Não se deve pensar, no entanto, que apenas artistas que tomam a fita de Moebius como referência conceitual ou que trabalham diretamente com a psicanálise, como se pode observar nas obras de Louise Bourgeois (O retorno do desejo proibido; Abuso infantil) ou Joseph Kosuth (Zero & not; O.&A./F!D!) são capazes de articular arte e inconsciente. Dispositivos como performances e videoartes são bastante evocativos desse sujeito que se desconhece, que se vê fraturado e avesso à própria imagem.

CORPO
Na performance, expressão dominada pelo feminino em nomes como Marina Abramovic, Sophie Calle ou Yoko Ono, o corpo se dá a ver cruamente na sua dimensão de dependência constitutiva em relação ao outro.

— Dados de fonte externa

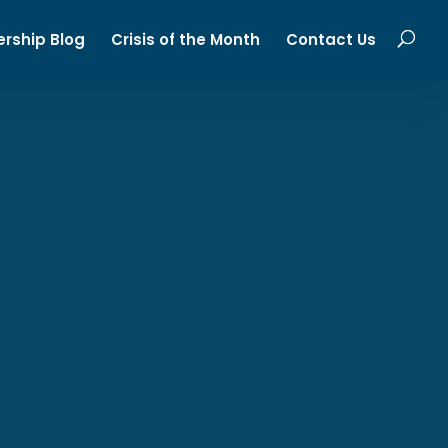
ership Blog
Crisis of the Month
Contact Us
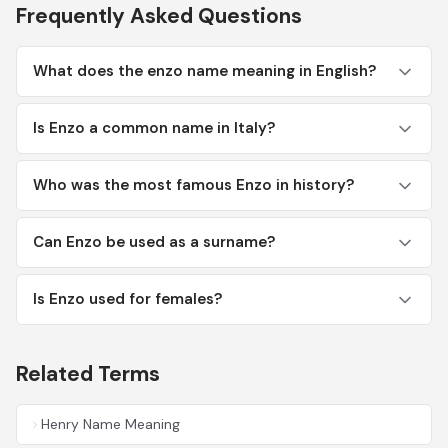
Frequently Asked Questions
What does the enzo name meaning in English?
Is Enzo a common name in Italy?
Who was the most famous Enzo in history?
Can Enzo be used as a surname?
Is Enzo used for females?
Related Terms
Henry Name Meaning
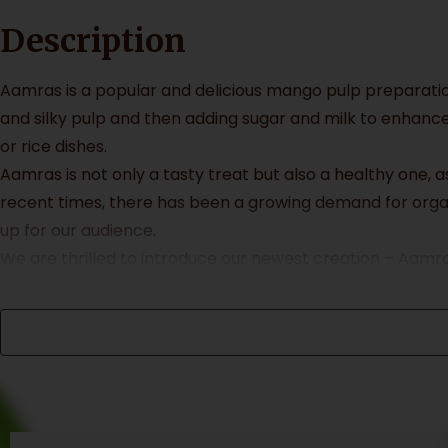
Description
Aamras is a popular and delicious mango pulp preparatio
and silky pulp and then adding sugar and milk to enhance
or rice dishes.
Aamras is not only a tasty treat but also a healthy one,
recent times, there has been a growing demand for orga
up for our audience.
We are thrilled to introduce our newest creation – Aamr
in Ratnagiri and Devgad, our mangoes are chemical free a
and crafted in small batches to ensure maximum flavor a
At Aamrai, we believe in creating products that are not o
bottles. By choosing our product, you are not only indulg
Packaging & Collaterals
Primary Packaging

Situação que revela quão perigosa pode ser a oscilação entre sujeito e objeto, a exemplo do que Abramovic realizou em Rhythm O, de 1974, ao entregar o próprio corpo à manipulação dos espectadores, por meio de uma diversidade de objetos, dentre os quais uma arma carregada, que acabou sendo apontada para a sua cabeça. Ao finalmente expor que esse sujeito só se dá em ato passageiro, a potência da performance se encontra na reflexão poética que o engata à sua condição contemporânea de inapreensível.


Os parangolés de Hélio Oiticica expressam a operação significante
em trânsito entre sujeitos, cujo circuito só se completa com o público.
Foto: Reprodução

No caso da videoarte, o agenciamento de imagens e palavras serviria enquanto “significância”: forma de resistência aos sentidos estabelecidos no universo simbólico da linguagem. Artistas como Gary Hill e Nam June Paik seriam capazes de gerar um curioso efeito de escrita imagética similar ao trabalho dos sonhos. Na sua linguagem arbitrária e móvel, os objetos ganham significados incompatíveis, subvertendo aquela imagem homogênea e sem falhas comum à televisão, e fazendo entrever o estranho ponto – ou o ponto cego, como diria Lacan, em que a imagem se engancha ao irrepresentável.

Em outra seção, devotada à reflexão sobre a crítica artística e à estética, Tania fornece uma possibilidade de se pensar a dimensão ética e os valores na arte contemporânea. O valor da transitoriedade do belo, conforme explorado por Freud em 1915, como condição para a sua experiência, nos serviria para pensar que a aura não declinou com o avanço da reprodutibilidade técnica, mas foi redimensionada segundo uma nova noção de temporalidade na era multimidiática. Como dirá o psicanalista dentro de sua lógica econômica: “a limitação da possibilidade de uma fruição eleva o seu valor”.

A radical abertura ao Outro como característica ética mais presente na arte contemporânea é, por fim, explorada por meio do pensamento do pernambucano Mario Pedrosa, principalmente através da sua experiência com internos da instituição psiquiátrica do Engenho de Dentro no Rio de Janeiro, a qual frequentou por anos. A ele interessava entender a distância de “si a si mesmo”, que percebia tão claramente no devaneio psicótico, e que favorecia a construção de uma obra com uma linguagem própria, justamente no ponto em que o “eu” se diluía.

A intrincada explicação da arte contemporânea, como a da própria psicanálise, torna-se uma eficiente marcadora da postura do sujeito, ora como aquele que sucumbe aos imperativos do eu e aos seus receios identitários, ora como aquele que encara a sua inapetência diante do real, como o impossível da apreensão total da existência. Na arte, todo um espaço para esse sujeito perdido é criado, ele mesmo se tornando capaz de “espaçar”. Como torna clara a experiência heideggeriana, que Tania descreve com a obra Através, de Cildo Meireles, exposta no Instituto Inhotim, entre homem e espaço existe uma misteriosa relação de constituição mútua. Espaço que liberta, desbrava e abre. 

FREDERICO FEITOZA, jornalista, especialista em jornalismo cultural, doutor em Comunicação.